- _PROBLEM STATEMENT_
Locate the word "production" in the data below, then copy every line that holds it.

- _DATA EXCERPT_
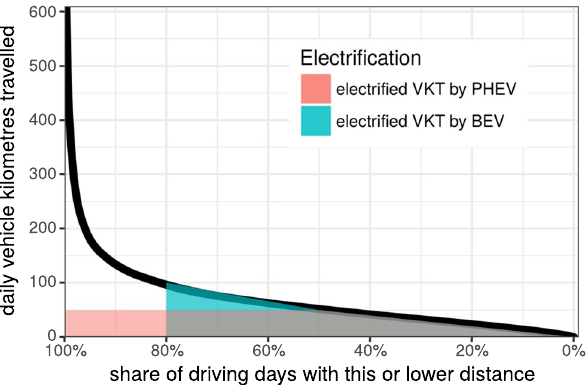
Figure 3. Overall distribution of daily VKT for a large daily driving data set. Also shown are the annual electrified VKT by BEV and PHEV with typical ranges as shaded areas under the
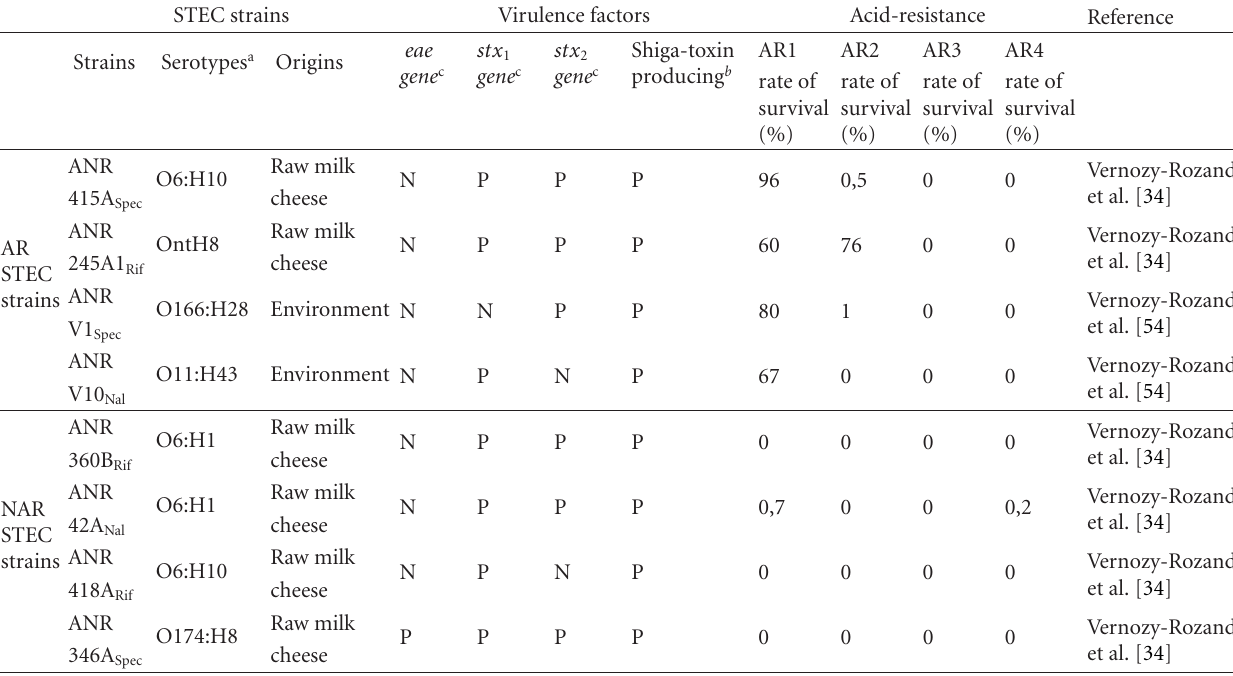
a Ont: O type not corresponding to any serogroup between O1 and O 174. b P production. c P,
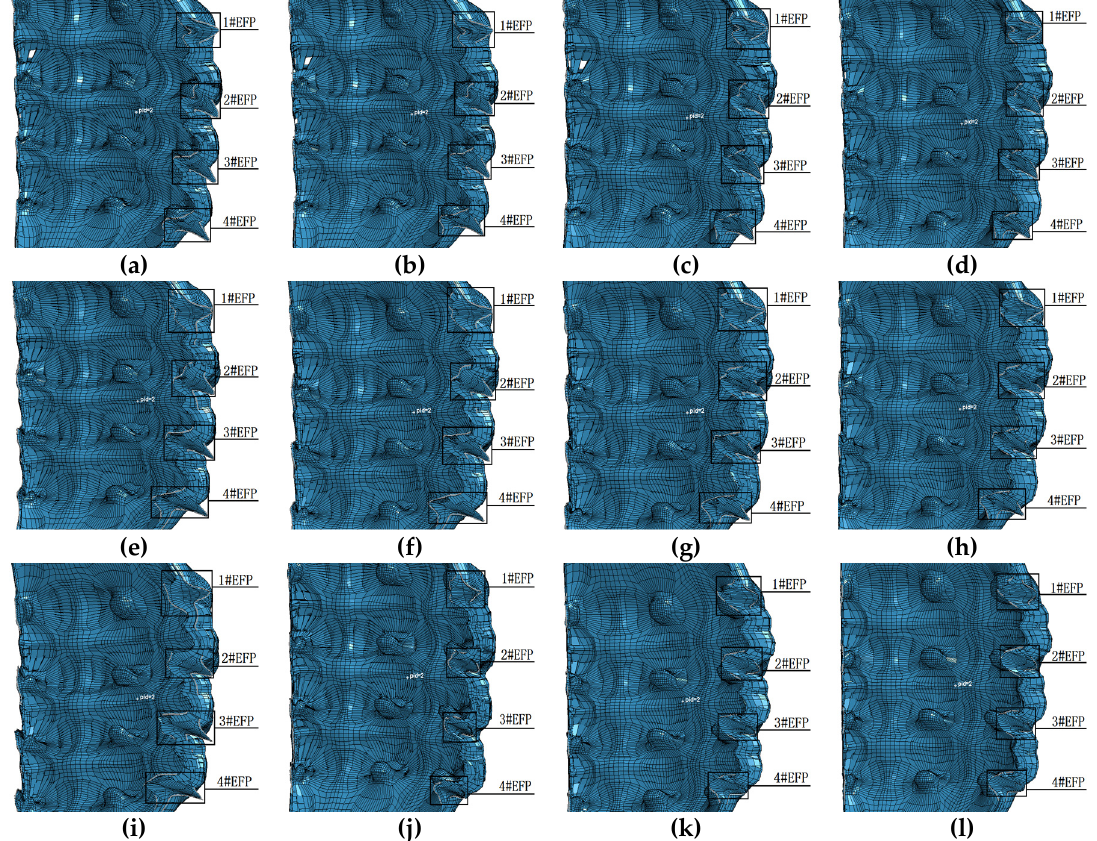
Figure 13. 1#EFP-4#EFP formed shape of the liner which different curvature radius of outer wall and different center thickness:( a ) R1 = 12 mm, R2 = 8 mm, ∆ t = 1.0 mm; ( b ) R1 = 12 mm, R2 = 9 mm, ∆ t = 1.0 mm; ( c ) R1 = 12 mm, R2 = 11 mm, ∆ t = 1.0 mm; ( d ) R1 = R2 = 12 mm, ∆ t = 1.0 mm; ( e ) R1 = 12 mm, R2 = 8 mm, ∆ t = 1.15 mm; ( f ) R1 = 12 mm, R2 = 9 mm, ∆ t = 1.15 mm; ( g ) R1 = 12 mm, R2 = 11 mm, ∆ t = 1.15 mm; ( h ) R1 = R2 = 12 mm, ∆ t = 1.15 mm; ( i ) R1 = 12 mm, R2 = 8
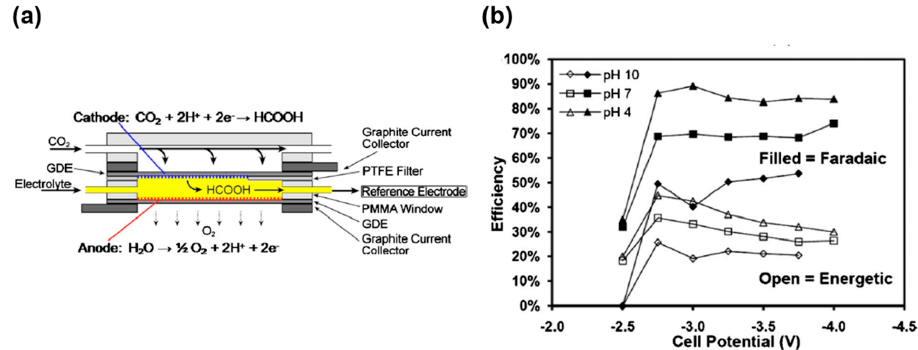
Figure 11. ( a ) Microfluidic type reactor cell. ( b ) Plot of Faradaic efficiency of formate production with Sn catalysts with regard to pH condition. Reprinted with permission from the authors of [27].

- _OUTPUT OF THE TASK_
a Ont: O type not corresponding to any serogroup between O1 and O 174. b P production. c P,
Figure 11. ( a ) Microfluidic type reactor cell. ( b ) Plot of Faradaic efficiency of formate production with Sn catalysts with regard to pH condition. Reprinted with permission from the authors of [27].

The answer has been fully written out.